● **Tugas 1**
Menurut bacaan tentang Muhammad Qessah, dari mana sampai ke mana ia terkenal sebagai pendekar silat?

● **Teks Bacaan**
···

Cermin
Muhammad Qessah
adalah seorang pendekar ahli silat tak terkalahkah yang terkenal mulai dari
Muara Sipongi di Sumatera Utara sampai ke Teluk Bayur di Sumatera Barat.
Begitu hebatnya ilmu silat yang dimilikinya sehingga banyak orang berguru
kepadanya terutama dari kalangan anak-anak muda di masa itu. Tidak kecuali
pihak Belanda pun mengangkat Beliau sebagai pegawai untuk mengamankan
daerah dan tentu saja tidak ada orang yang berani melawan Beliau. Beliau
punya prinsip kalau kalah akan berguru tapi kalau menang orang yang kalah
tersebut harus berguru kepada Beliau. Suatu hari tersiar kabar ada seorang
Syekh Tarekat yang mempunyai ilmu tinggi yang tidak bisa terkalahkan juga
dan murid-murid Muhammad Qessah yang semula berguru kepada Beliau berpindah
berguru kepada Syekh Tarekat tersebut. Hal ini membuat Muhammad Qessah
penasaran dan ingin sekali menantang Syekh Tarekat tersebut berkelahi,
mengadu ilmu sesuai dengan prinsip Beliau kalau kalah akan berguru kepada
orang yang bisa mengalahkan Beliau.

···

● **Bahan yang Diberikan**

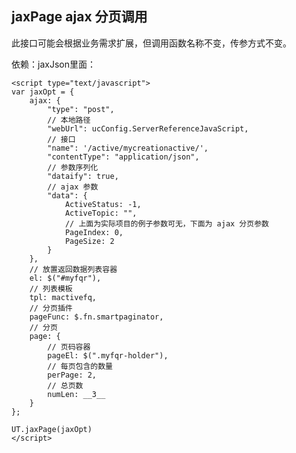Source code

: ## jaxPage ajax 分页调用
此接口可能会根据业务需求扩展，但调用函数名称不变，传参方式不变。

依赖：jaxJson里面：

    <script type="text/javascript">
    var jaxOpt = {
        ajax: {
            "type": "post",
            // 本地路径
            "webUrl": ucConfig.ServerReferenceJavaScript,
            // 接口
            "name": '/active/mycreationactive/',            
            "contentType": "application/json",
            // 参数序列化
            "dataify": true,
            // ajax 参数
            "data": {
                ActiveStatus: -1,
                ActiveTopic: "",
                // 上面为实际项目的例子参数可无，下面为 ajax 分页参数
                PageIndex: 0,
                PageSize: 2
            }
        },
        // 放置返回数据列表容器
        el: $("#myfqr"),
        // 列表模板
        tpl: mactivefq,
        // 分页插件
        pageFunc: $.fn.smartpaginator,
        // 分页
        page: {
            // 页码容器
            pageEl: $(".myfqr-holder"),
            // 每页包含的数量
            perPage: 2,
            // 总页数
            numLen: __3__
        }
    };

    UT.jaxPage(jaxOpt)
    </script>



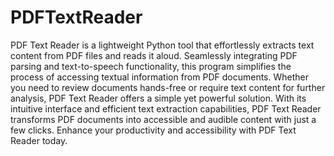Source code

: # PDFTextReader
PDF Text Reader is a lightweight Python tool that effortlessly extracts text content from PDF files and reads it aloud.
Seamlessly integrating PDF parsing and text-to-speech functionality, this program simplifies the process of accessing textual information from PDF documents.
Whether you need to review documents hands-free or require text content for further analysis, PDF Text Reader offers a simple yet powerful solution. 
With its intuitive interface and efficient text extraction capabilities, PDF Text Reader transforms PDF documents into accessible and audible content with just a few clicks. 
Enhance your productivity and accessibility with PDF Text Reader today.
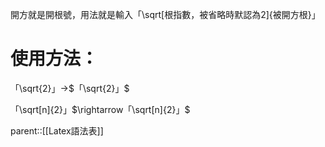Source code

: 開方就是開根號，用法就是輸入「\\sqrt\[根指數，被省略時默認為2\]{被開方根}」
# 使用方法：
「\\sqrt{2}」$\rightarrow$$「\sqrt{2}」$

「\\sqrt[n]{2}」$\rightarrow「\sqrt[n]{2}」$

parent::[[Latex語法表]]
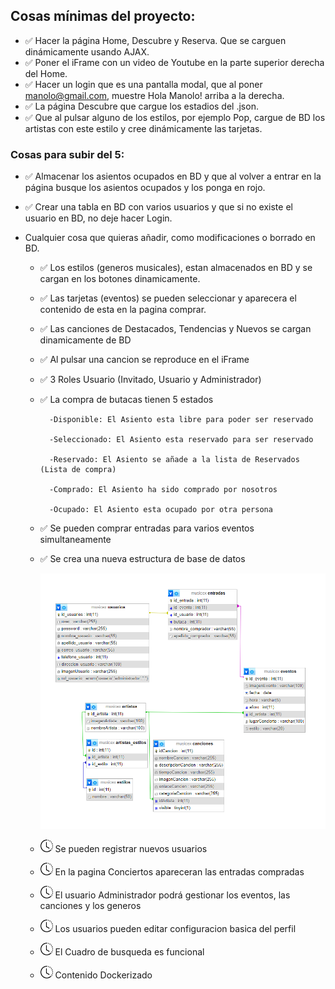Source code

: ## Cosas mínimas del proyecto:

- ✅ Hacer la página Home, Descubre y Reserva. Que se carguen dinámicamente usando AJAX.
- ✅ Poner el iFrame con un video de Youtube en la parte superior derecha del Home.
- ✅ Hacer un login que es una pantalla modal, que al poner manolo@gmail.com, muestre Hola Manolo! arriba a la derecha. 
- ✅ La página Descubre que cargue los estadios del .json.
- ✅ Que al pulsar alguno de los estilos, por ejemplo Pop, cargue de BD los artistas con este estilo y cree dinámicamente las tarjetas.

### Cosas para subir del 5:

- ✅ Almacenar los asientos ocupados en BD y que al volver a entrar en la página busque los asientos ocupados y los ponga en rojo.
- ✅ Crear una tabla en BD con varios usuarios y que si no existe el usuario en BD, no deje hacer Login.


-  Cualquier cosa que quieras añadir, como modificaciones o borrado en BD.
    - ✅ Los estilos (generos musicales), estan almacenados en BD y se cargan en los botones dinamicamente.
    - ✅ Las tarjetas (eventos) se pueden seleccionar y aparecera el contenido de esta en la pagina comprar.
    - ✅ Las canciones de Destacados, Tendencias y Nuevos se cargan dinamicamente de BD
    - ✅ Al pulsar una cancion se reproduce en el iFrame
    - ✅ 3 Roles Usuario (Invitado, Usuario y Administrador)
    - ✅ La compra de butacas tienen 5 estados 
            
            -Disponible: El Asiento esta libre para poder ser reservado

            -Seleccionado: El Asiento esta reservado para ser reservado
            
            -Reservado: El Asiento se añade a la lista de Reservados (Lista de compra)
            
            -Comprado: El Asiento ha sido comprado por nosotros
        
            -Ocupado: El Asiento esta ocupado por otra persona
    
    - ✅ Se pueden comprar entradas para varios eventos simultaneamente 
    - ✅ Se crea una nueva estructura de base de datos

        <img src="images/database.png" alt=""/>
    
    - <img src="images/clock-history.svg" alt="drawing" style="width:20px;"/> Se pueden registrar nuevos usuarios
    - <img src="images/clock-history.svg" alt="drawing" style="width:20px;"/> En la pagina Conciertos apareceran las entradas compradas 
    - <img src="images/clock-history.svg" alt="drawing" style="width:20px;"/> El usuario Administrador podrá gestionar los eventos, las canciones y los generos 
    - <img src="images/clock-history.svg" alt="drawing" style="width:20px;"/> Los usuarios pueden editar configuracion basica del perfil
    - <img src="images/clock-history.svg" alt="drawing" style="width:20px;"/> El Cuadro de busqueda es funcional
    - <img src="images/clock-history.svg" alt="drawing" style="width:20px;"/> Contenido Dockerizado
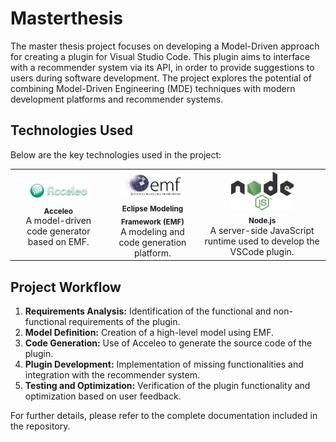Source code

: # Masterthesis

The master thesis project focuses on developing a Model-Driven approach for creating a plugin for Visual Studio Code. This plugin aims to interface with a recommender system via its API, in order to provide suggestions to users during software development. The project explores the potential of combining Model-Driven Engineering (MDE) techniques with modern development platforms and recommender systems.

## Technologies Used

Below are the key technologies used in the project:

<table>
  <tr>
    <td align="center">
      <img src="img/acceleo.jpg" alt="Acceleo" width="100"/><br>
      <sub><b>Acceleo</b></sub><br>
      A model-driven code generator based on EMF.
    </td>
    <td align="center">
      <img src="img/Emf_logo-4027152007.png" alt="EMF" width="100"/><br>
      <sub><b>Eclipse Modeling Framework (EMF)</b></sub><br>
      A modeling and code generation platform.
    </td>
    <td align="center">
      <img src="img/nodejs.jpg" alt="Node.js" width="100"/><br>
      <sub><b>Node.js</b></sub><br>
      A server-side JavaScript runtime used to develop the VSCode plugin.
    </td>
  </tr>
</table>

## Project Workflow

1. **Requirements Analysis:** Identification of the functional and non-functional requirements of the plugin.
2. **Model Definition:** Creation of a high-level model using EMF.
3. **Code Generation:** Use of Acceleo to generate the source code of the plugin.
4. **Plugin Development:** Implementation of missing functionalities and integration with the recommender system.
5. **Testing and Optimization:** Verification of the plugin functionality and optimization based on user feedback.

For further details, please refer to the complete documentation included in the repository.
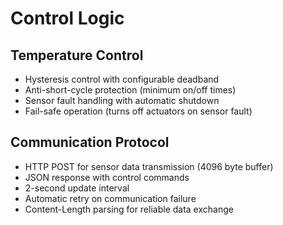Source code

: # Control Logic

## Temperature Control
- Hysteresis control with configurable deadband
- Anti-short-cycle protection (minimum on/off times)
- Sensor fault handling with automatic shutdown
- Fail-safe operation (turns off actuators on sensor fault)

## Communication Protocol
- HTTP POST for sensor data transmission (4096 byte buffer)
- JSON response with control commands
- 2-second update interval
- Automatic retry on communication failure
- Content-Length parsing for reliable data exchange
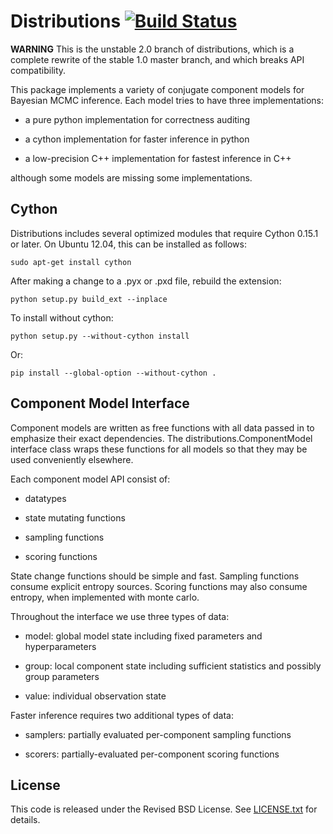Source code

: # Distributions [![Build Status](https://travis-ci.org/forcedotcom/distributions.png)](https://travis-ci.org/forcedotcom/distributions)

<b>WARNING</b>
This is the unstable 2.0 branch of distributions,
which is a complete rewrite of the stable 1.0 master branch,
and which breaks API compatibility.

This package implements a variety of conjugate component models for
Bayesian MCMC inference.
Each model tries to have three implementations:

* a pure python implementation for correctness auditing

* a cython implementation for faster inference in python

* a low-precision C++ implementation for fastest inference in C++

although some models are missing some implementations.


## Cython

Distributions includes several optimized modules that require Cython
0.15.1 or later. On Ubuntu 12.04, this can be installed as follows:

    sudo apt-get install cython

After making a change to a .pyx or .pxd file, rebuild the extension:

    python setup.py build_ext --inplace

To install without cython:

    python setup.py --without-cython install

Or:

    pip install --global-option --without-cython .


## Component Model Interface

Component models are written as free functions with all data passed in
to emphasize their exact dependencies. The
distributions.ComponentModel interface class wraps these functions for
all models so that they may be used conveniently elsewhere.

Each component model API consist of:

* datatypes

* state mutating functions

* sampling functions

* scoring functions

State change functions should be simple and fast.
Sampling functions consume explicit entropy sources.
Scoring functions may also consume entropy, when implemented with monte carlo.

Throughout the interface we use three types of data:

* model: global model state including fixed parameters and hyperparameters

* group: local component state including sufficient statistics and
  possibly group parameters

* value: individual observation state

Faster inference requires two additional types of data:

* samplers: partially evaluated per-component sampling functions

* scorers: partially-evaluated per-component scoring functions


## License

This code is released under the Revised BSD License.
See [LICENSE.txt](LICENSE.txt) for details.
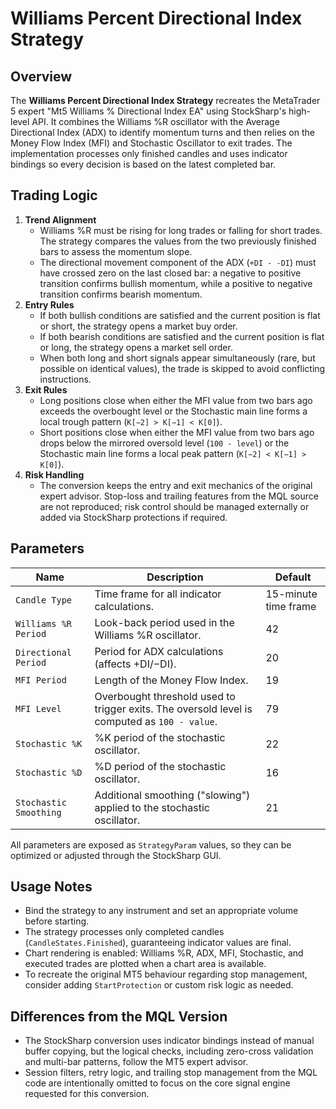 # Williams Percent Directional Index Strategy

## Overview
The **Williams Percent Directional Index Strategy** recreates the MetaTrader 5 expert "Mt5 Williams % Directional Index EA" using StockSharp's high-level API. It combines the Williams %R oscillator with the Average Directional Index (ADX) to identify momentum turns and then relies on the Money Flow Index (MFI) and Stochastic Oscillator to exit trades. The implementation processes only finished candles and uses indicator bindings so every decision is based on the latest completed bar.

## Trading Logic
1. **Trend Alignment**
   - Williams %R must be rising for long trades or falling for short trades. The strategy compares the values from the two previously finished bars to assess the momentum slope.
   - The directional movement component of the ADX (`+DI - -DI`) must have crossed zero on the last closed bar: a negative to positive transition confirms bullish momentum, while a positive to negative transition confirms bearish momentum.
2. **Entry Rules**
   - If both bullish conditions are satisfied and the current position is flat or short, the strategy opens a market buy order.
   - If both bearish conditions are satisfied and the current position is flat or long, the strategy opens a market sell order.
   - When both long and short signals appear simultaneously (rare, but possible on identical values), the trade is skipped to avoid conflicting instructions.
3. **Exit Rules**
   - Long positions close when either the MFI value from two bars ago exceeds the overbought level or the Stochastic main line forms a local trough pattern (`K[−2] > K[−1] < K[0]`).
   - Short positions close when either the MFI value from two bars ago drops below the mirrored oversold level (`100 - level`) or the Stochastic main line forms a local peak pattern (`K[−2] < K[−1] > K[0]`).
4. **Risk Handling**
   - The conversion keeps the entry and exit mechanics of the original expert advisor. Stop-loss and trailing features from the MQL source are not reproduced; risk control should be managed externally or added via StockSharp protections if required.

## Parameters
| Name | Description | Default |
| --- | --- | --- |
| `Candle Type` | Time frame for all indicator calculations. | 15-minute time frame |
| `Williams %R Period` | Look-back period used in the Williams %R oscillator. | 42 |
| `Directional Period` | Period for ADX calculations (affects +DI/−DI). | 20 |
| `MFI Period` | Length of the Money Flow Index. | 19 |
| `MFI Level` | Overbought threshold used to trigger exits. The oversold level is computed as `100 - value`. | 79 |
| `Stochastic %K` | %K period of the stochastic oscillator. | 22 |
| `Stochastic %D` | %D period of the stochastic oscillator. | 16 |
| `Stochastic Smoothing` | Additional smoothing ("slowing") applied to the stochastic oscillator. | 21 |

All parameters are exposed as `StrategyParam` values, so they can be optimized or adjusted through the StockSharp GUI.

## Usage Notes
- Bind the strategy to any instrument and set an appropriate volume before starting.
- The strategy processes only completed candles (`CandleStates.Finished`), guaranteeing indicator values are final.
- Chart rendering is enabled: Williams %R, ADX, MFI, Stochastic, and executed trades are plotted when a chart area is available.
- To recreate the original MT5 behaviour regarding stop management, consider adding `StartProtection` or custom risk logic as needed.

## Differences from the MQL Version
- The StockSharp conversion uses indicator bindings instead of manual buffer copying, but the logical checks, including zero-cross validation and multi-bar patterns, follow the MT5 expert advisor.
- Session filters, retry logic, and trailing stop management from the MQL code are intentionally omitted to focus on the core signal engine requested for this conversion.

···

● **Tugas 2**
Salin ulang tanpa perubahan baris-baris dalam entri mulai dari baris yang memuat "This code is" hingga baris yang memuat "The **Williams Percent", kedua baris itu ikut disalin. Jangan sertakan gambar dalam jawaban.

● **Jawaban Tertulis 1**
Dari Muara Sipongi di Sumatera Utara sampai ke Teluk Bayur di Sumatera Barat.

● **Jawaban Tertulis 2**
This code is released under the Revised BSD License.
See [LICENSE.txt](LICENSE.txt) for details.
 # Williams Percent Directional Index Strategy

## Overview
The **Williams Percent Directional Index Strategy** recreates the MetaTrader 5 expert "Mt5 Williams % Directional Index EA" using StockSharp's high-level API. It combines the Williams %R oscillator with the Average Directional Index (ADX) to identify momentum turns and then relies on the Money Flow Index (MFI) and Stochastic Oscillator to exit trades. The implementation processes only finished candles and uses indicator bindings so every decision is based on the latest completed bar.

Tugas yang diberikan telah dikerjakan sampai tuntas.